Simic emigrated to America from Yugoslavia in 1938, and there is still that growling, guttural quality to his voice. The poetry itself is deliciously weird - a mixture of the jarringly surreal and the domestic - and so is his way of talking about it. From time to time, a few idle words of explanation ooze up from somewhere deep in his throat, but they're often not especially informative. It's almost as if he's nonchalantly talking to himself in the corner of some deserted cafe, reminding himself of some of the many things that he already knows, but not going into too much detail, of course, because - well - he doesn't need to, does he? When he does look up at the audience, he kind of squints through his round spectacles as if he's peering out towards some mildly troubling sea that only stays calm as long as you keep on looking.

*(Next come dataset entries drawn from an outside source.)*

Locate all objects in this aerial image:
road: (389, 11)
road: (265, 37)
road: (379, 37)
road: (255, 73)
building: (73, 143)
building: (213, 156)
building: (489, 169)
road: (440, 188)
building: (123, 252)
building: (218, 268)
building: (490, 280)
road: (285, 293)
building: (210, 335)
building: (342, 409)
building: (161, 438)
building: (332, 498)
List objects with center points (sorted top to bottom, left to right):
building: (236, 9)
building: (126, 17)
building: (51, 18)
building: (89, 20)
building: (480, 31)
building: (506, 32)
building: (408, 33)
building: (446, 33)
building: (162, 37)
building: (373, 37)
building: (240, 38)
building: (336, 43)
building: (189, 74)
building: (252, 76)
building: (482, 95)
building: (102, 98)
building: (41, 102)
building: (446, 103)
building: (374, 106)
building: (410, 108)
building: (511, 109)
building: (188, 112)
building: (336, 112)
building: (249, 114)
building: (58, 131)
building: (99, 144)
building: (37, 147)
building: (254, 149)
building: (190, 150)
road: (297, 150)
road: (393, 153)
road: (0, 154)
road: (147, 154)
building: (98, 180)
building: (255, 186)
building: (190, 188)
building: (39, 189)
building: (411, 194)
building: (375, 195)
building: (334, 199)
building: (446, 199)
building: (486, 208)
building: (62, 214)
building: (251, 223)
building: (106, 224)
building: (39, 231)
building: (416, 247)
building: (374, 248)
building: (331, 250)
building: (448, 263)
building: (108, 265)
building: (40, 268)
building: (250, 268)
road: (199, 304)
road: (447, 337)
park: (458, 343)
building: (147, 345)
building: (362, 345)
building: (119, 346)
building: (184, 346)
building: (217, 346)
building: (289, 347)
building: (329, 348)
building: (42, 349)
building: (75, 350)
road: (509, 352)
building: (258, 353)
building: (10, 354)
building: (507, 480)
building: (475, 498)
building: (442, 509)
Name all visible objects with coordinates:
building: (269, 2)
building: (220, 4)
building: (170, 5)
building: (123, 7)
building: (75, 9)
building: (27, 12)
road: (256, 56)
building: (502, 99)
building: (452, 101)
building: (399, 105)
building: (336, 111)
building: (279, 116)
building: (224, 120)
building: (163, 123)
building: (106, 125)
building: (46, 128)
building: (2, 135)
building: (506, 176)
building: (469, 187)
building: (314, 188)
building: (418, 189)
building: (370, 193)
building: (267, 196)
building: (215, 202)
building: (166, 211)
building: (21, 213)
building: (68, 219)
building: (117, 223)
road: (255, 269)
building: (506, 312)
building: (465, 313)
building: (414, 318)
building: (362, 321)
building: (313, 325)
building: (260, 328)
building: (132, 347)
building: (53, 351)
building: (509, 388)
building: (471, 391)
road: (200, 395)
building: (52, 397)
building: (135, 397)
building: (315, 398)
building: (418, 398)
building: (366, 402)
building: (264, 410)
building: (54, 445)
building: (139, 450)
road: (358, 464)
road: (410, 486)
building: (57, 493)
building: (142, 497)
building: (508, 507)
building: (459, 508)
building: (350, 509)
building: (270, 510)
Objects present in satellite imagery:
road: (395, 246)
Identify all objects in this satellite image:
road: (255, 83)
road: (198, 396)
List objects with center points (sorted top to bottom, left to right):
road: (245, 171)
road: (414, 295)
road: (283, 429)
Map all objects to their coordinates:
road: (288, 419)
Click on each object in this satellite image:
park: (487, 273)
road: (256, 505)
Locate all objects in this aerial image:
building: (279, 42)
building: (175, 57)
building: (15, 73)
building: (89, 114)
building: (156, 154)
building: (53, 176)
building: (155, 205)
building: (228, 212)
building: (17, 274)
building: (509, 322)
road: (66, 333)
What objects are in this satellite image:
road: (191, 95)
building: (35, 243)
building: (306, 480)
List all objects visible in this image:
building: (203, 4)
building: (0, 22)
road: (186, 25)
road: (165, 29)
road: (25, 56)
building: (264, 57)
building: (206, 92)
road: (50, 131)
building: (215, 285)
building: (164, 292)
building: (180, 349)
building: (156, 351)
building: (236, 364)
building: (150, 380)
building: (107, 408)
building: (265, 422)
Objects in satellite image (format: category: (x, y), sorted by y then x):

"I'm going to read a poem, a late - no, a mid - summer poem now called `Leaves'," he says. "I live in the woods, and so I have a lot of leaves and a lot of trees. I have to be careful about that." Halfway through the poem, he stumbles over the word "unreasonably"; his long body jerks back as if he's just leant into a neighbour's electric fence. Before "Reading History", he tells us: "This is a library poem. I have a few library poems..." A poem about his discovery of the mellifluous verses of Shelley in a second- hand bookstore one rainy evening in New York City pushes him a little way in the direction of eloquence: "This was the night that he blew my mind," he says. But by the time he gets on to reading "St Thomas Aquinas", he's shrouded himself in a cloak of nonchalant enigma all over again. "There's a story why I called it after the name of a medieval philosopher, but I don't think I should tell you what that is."

The poems themselves, bizarre, black-humoured, fabulistic, raggedly anecdotal, are as teasingly open-ended as his mind. The fact is that Charles Simic, with his air of shambolically engaging disengagement, knows more about himself than we will ever know - which seems as good a reason as any to read his tantalising poetry.